▸ **Required action**: The entries that follow should be reproduced exactly, with no images carried over.

▸ **Material supplied**:
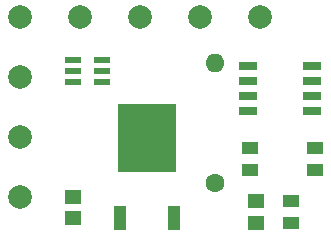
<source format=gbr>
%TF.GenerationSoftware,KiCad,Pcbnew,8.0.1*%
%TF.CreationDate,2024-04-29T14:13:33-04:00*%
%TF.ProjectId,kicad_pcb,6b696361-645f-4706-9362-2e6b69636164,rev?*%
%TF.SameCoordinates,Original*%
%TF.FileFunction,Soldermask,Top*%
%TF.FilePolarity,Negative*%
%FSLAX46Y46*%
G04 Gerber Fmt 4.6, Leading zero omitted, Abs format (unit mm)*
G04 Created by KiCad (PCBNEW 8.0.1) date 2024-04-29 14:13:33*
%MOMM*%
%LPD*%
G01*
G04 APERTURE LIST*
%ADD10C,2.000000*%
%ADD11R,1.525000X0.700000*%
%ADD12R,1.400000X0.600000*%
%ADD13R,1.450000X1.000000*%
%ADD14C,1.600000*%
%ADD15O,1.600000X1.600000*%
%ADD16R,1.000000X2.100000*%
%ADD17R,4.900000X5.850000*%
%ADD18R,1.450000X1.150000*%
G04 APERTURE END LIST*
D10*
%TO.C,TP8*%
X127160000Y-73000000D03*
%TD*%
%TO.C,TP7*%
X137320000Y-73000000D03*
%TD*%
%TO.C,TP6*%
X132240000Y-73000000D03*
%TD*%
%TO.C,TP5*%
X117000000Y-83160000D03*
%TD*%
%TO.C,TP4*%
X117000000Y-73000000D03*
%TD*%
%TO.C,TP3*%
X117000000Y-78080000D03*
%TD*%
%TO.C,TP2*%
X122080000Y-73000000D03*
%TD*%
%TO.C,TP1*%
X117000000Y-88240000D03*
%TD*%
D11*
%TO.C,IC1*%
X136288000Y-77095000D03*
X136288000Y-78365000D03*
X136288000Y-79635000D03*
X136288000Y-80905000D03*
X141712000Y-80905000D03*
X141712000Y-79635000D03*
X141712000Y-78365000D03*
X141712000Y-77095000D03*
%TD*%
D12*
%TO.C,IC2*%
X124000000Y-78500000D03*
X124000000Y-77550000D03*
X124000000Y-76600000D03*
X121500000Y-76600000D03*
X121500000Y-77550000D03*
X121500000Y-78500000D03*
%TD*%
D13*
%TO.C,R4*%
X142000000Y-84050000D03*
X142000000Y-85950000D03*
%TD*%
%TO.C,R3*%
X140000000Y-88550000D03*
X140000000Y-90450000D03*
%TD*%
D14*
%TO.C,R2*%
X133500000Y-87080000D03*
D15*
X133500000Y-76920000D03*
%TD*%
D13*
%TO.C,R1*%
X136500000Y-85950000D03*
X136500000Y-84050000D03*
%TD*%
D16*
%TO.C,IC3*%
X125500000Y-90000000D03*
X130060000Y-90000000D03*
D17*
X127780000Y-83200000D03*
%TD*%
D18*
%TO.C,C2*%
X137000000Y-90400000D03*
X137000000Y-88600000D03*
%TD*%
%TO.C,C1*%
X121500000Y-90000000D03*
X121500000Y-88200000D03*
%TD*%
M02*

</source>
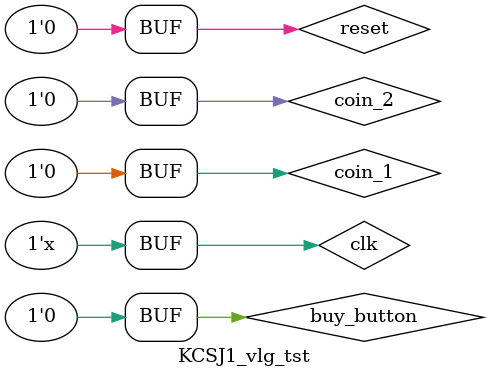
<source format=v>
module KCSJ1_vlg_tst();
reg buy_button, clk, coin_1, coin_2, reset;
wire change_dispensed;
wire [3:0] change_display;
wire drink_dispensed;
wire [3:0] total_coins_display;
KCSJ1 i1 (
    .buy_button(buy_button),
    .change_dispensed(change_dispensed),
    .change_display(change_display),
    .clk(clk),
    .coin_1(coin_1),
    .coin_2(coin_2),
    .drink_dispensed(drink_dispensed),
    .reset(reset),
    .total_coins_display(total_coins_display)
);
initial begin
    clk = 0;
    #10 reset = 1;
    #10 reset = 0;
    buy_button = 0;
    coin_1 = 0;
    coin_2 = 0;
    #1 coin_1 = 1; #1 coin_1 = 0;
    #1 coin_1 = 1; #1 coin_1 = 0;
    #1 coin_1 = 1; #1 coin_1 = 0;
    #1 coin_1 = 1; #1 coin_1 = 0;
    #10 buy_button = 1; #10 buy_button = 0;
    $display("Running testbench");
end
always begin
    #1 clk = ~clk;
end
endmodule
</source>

▸ **Response box**:
<source format=gbr>
%TF.GenerationSoftware,KiCad,Pcbnew,8.0.1*%
%TF.CreationDate,2024-04-29T14:13:33-04:00*%
%TF.ProjectId,kicad_pcb,6b696361-645f-4706-9362-2e6b69636164,rev?*%
%TF.SameCoordinates,Original*%
%TF.FileFunction,Soldermask,Top*%
%TF.FilePolarity,Negative*%
%FSLAX46Y46*%
G04 Gerber Fmt 4.6, Leading zero omitted, Abs format (unit mm)*
G04 Created by KiCad (PCBNEW 8.0.1) date 2024-04-29 14:13:33*
%MOMM*%
%LPD*%
G01*
G04 APERTURE LIST*
%ADD10C,2.000000*%
%ADD11R,1.525000X0.700000*%
%ADD12R,1.400000X0.600000*%
%ADD13R,1.450000X1.000000*%
%ADD14C,1.600000*%
%ADD15O,1.600000X1.600000*%
%ADD16R,1.000000X2.100000*%
%ADD17R,4.900000X5.850000*%
%ADD18R,1.450000X1.150000*%
G04 APERTURE END LIST*
D10*
%TO.C,TP8*%
X127160000Y-73000000D03*
%TD*%
%TO.C,TP7*%
X137320000Y-73000000D03*
%TD*%
%TO.C,TP6*%
X132240000Y-73000000D03*
%TD*%
%TO.C,TP5*%
X117000000Y-83160000D03*
%TD*%
%TO.C,TP4*%
X117000000Y-73000000D03*
%TD*%
%TO.C,TP3*%
X117000000Y-78080000D03*
%TD*%
%TO.C,TP2*%
X122080000Y-73000000D03*
%TD*%
%TO.C,TP1*%
X117000000Y-88240000D03*
%TD*%
D11*
%TO.C,IC1*%
X136288000Y-77095000D03*
X136288000Y-78365000D03*
X136288000Y-79635000D03*
X136288000Y-80905000D03*
X141712000Y-80905000D03*
X141712000Y-79635000D03*
X141712000Y-78365000D03*
X141712000Y-77095000D03*
%TD*%
D12*
%TO.C,IC2*%
X124000000Y-78500000D03*
X124000000Y-77550000D03*
X124000000Y-76600000D03*
X121500000Y-76600000D03*
X121500000Y-77550000D03*
X121500000Y-78500000D03*
%TD*%
D13*
%TO.C,R4*%
X142000000Y-84050000D03*
X142000000Y-85950000D03*
%TD*%
%TO.C,R3*%
X140000000Y-88550000D03*
X140000000Y-90450000D03*
%TD*%
D14*
%TO.C,R2*%
X133500000Y-87080000D03*
D15*
X133500000Y-76920000D03*
%TD*%
D13*
%TO.C,R1*%
X136500000Y-85950000D03*
X136500000Y-84050000D03*
%TD*%
D16*
%TO.C,IC3*%
X125500000Y-90000000D03*
X130060000Y-90000000D03*
D17*
X127780000Y-83200000D03*
%TD*%
D18*
%TO.C,C2*%
X137000000Y-90400000D03*
X137000000Y-88600000D03*
%TD*%
%TO.C,C1*%
X121500000Y-90000000D03*
X121500000Y-88200000D03*
%TD*%
M02*

</source>
<source format=v>
module KCSJ1_vlg_tst();
reg buy_button, clk, coin_1, coin_2, reset;
wire change_dispensed;
wire [3:0] change_display;
wire drink_dispensed;
wire [3:0] total_coins_display;
KCSJ1 i1 (
    .buy_button(buy_button),
    .change_dispensed(change_dispensed),
    .change_display(change_display),
    .clk(clk),
    .coin_1(coin_1),
    .coin_2(coin_2),
    .drink_dispensed(drink_dispensed),
    .reset(reset),
    .total_coins_display(total_coins_display)
);
initial begin
    clk = 0;
    #10 reset = 1;
    #10 reset = 0;
    buy_button = 0;
    coin_1 = 0;
    coin_2 = 0;
    #1 coin_1 = 1; #1 coin_1 = 0;
    #1 coin_1 = 1; #1 coin_1 = 0;
    #1 coin_1 = 1; #1 coin_1 = 0;
    #1 coin_1 = 1; #1 coin_1 = 0;
    #10 buy_button = 1; #10 buy_button = 0;
    $display("Running testbench");
end
always begin
    #1 clk = ~clk;
end
endmodule
</source>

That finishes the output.